Au nord du chaudron comme au sud, il identifie les troupes roumaines et italiennes qui protègent les flancs du chaudron.

Il suffirait que ces troupes cèdent pour que Paulus et ses hommes soient encerclés.

Richthofen survole les positions russes, de part et d’autre du chaudron, sur la rive gauche de la Volga.

« Les réserves russes sont maintenant en place, note-t-il. Quand, je me le demande, l’attaque se déclenchera-t-elle ? Il semble que les Russes soient actuellement à court de munitions, à moins qu’ils ne tirent pas afin de ne pas être repérés, car les pièces commencent à apparaître sur les emplacements d’artillerie. Espérons que les Russes ne feront quand même pas trop de dégâts dans nos lignes… »

Richthofen n’imagine pas que les Russes ont concentré 500 000 hommes, 900 chars T34 neufs, 230 régiments d’artillerie de campagne, et 115 régiments de Katioucha, sur un front d’attaque de 65 kilomètres, au sud et au nord du chaudron.

Jamais, depuis le début de l’invasion de la Russie, en juin 1941, on n’a connu une telle densité d’hommes et une telle puissance de feu.

Ce 12 novembre 1942, quand Richthofen survole le chaudron, il constate comme à l’habitude que :

« Les rues et les places, ces champs de ruines, sont désertes. Car on ne peut agir à ciel ouvert. Celui qui montre sa tête ou traverse une rue en courant est automatiquement abattu par un sniper embusqué. »

Mais entre 6 et 7 heures du matin, on n’entend même pas de détonations.

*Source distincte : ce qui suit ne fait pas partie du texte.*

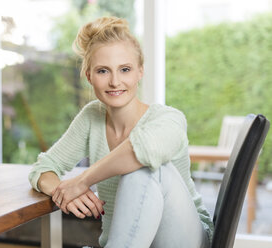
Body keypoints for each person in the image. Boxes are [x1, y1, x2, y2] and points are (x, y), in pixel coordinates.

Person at [29, 16, 213, 247]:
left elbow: (142, 150)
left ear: (140, 72)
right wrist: (61, 190)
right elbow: (43, 168)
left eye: (125, 69)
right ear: (89, 77)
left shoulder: (169, 119)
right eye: (103, 71)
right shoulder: (91, 117)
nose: (115, 81)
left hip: (187, 240)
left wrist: (82, 181)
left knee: (147, 169)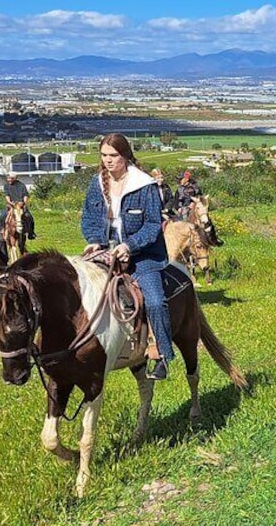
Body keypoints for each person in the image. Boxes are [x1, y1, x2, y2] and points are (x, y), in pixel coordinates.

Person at [80, 134, 175, 380]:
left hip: (143, 255)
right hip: (105, 250)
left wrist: (129, 246)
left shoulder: (144, 185)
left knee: (155, 301)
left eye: (114, 156)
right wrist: (94, 241)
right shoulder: (97, 183)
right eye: (104, 155)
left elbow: (153, 225)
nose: (108, 161)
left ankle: (163, 354)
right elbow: (89, 218)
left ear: (125, 156)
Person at [0, 173, 37, 239]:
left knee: (29, 216)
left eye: (10, 178)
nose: (8, 180)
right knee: (2, 215)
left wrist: (24, 202)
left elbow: (25, 195)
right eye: (8, 178)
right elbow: (7, 195)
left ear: (15, 178)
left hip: (20, 206)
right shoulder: (6, 186)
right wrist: (10, 202)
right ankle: (1, 230)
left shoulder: (21, 185)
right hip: (11, 206)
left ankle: (31, 232)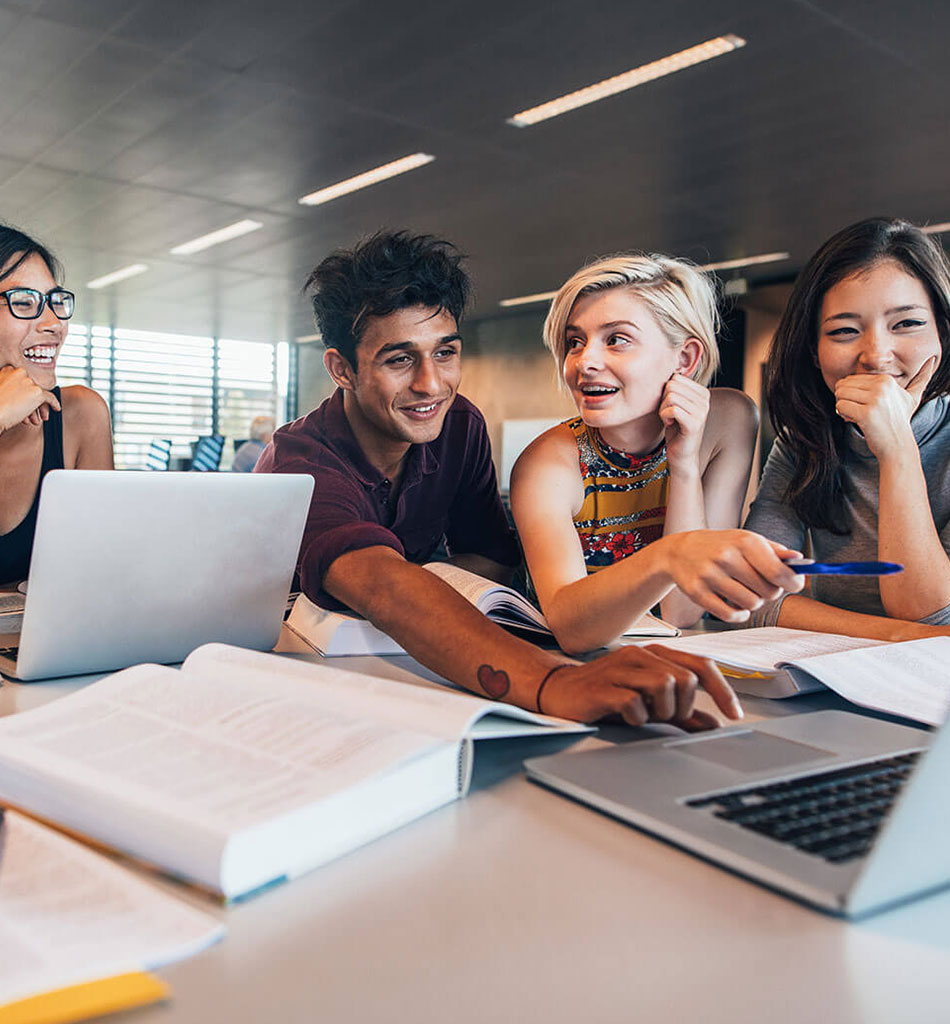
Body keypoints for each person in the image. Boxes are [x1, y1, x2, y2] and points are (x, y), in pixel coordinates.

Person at [257, 230, 744, 728]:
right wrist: (554, 681)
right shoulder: (302, 458)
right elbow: (380, 584)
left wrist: (423, 585)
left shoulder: (457, 427)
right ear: (342, 370)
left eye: (445, 353)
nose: (431, 384)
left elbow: (490, 560)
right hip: (290, 674)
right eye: (400, 359)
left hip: (406, 663)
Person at [510, 253, 804, 653]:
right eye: (575, 342)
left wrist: (683, 465)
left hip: (673, 654)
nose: (584, 362)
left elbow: (687, 610)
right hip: (567, 663)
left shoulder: (729, 420)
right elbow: (571, 629)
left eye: (616, 340)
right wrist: (671, 556)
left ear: (685, 359)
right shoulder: (547, 464)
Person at [745, 216, 950, 641]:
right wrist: (888, 635)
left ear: (943, 333)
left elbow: (931, 615)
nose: (875, 355)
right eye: (844, 331)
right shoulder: (803, 440)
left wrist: (896, 448)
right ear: (815, 353)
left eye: (906, 323)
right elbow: (751, 595)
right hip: (838, 679)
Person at [0, 226, 113, 584]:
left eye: (54, 301)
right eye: (24, 302)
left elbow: (97, 578)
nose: (54, 324)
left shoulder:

Stalingrad est enveloppée dans un linceul de silence, comme si elle n’était plus peuplée que par des cadavres ou des morts en sursis qui s’enfoncent au plus profond de ces ruines pour tenter d’échapper au moment où ils seront frappés.

Et chaque jour, en ce mois de novembre 1942, commence ainsi : par le silence et le vide de la mort à laquelle on sait ne pouvoir échapper.

Et tout à coup, le 19 novembre 1942, les soldats russes terrés entendent un grondement lointain mais intense.

Ils reconnaissent le son des canons russes, ces 2 000 pièces d’artillerie du général Voronov, puis les rafales aiguës des Katioucha.

Cela vient du nord et du sud.

Ces hommes se redressent, s’approchent prudemment des sorties de leurs égouts, de leurs caves, de leurs tunnels.

Le jour commence seulement à se lever.

Mais – ils en sont sûrs – il sera différent des autres.

C’est l’offensive qui va enfermer les Allemands de Paulus dans le chaudron, les affamer, les étrangler, les étouffer.

Les combattants de Stalingrad ne seront plus les seuls à contenir l’Allemand. On va le « ceinturer ».

Il était temps, car la Volga, ce 19 novembre et plus encore le lendemain, commence à charrier des glaçons. Elle n’est plus navigable et les combattants de Stalingrad sont isolés, jusqu’à ce que la Volga soit gelée, mais ce ne sera pas avant un mois. Alors les offensives au sud et au nord du chaudron, comme deux pinces qui vont à la rencontre l’une de l’autre, représentent le salut.